Intervention de François Ruffin

Séance en hémicycle du mardi 29 mai 2018 à 21h30
Équilibre dans le secteur agricole et alimentaire — Titre

Photo issue du site de l'Assemblée nationale ou de WikipediaFrançois Ruffin :

Monsieur le ministre, nous voilà au bout du marathon de l'examen de ce projet de loi qui a pour titre « Pour l'équilibre des relations commerciales dans le secteur agricole et alimentaire et une alimentation saine et durable ».

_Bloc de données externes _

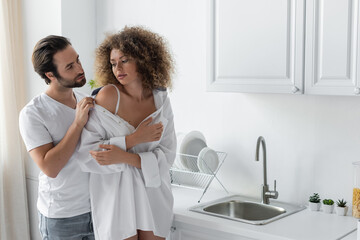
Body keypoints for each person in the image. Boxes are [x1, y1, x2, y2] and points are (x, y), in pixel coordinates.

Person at [76, 26, 176, 240]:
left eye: (125, 60)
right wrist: (133, 139)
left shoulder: (160, 100)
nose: (117, 68)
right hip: (116, 196)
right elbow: (87, 153)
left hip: (153, 193)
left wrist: (126, 157)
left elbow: (168, 155)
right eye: (113, 63)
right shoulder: (108, 96)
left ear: (143, 59)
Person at [18, 35, 96, 239]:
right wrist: (78, 123)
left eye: (78, 60)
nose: (80, 69)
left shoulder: (84, 99)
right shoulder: (33, 113)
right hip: (62, 218)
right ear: (50, 74)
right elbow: (50, 167)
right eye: (70, 67)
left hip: (96, 208)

Une énergie considérable a été déployée lors des États généraux de l'alimentation. Quantité d'acteurs se sont réunis, la grande distribution, les industriels mais aussi les fédérations d'agriculteurs, les syndicats, beaucoup d'associations de défense de l'environnement et du bien-être animal, etc. Il s'agissait en premier lieu de répondre à l'urgence de la crise agricole. Un agriculteur sur trois gagne moins de 350 euros par mois, et la moitié des exploitations ont disparu en vingt ans, sans parler du taux de suicide considérable dans la profession.

C'est à cette urgence qu'il s'agissait de répondre. Pour assurer un équilibre des relations commerciales, nous avons proposé d'emblée qu'il y ait des prix plancher, pour le lait, pour le porc, pour la viande bovine, etc. Cela nous paraît la seule manière de garantir un revenu décent aux agriculteurs.

On nous a répondu que ce n'était pas possible, notamment parce que cela contreviendrait au principe de la concurrence et que l'Europe ne serait pas contente. À la place on a fabriqué une véritable usine à gaz, avec quantité d'indicateurs de coût différents, choisis par on ne sait qui : on est dans le flou le plus total.

C'est la même chose s'agissant du seuil de revente à perte. En effet on fait le pari que si on fixe un prix minimal de vente du pot de Nutella, les bénéfices supplémentaires qu'en tirera la grande distribution seront versés à l'industrie agroalimentaire qui les reversera généreusement aux paysans, ce qui est une illusion.

Que l'Assemblée nationale se nourrisse d'illusions, cela n'est rien, mais vendre cette illusion aux agriculteurs me semble beaucoup plus problématique.

Quant à la promesse post-campagne d'Emmanuel Macron d'interdire l'utilisation du glyphosate d'ici à trois ans, on nous oppose désormais là aussi les exigences de la concurrence, de même que sur l'interdiction de l'élevage des poules en cage en 2022.

Personnellement je me dirigeais mollement vers une abstention parce que ce projet de loi ne fait aucun mal : il ne fait rien ! Il n'y a pas grand-chose mais il n'y a rien à quoi je sois opposé. On se retrouve finalement dans cette atmosphère émolliente où on vous voit sur les bancs, on sent que vous faites des efforts. Jean-Baptiste Moreau, M. le rapporteur, moi, je l'aime bien. On se dit : « on ne va pas se fâcher complètement, ils font ce qu'ils peuvent ».

Heureusement ce matin en réunion de groupe, mon camarade Loïc Prud'homme, qui fera l'explication de vote au nom de notre groupe demain, m'a rappelé à l'ordre sur les illusions vendues aux paysans – ça, j'en avais bien conscience – mais aussi sur le grand vide du texte à côté. Ainsi, la réglementation de la publicité pour les enfants : c'est non ! Le Nutri-Score, c'est non ! Encore mieux, quand on a débattu de la fin de la vaisselle en plastique pour passer à l'inox, on nous a dit que 2025 et même 2028, c'était encore trop tôt pour y parvenir. Le niveau d'ambition est quand même extrêmement bas !

On se retrouve avec un texte au titre extrêmement ampoulé, au regard de la réalité des objectifs. Voilà des réformettes qu'on veut faire passer pour une transformation de l'agriculture. Vous aviez l'occasion, monsieur le rapporteur, monsieur le ministre, de faire voter une loi qui marque l'histoire pour les agriculteurs et pour la transformation de l'agriculture. Mais au lieu de ça, on a droit à un texte qui finalement ne contient pas grand-chose, à part des mesurettes, alors qu'il est l'accouchement de mois de discussions entre tous les acteurs de l'agriculture.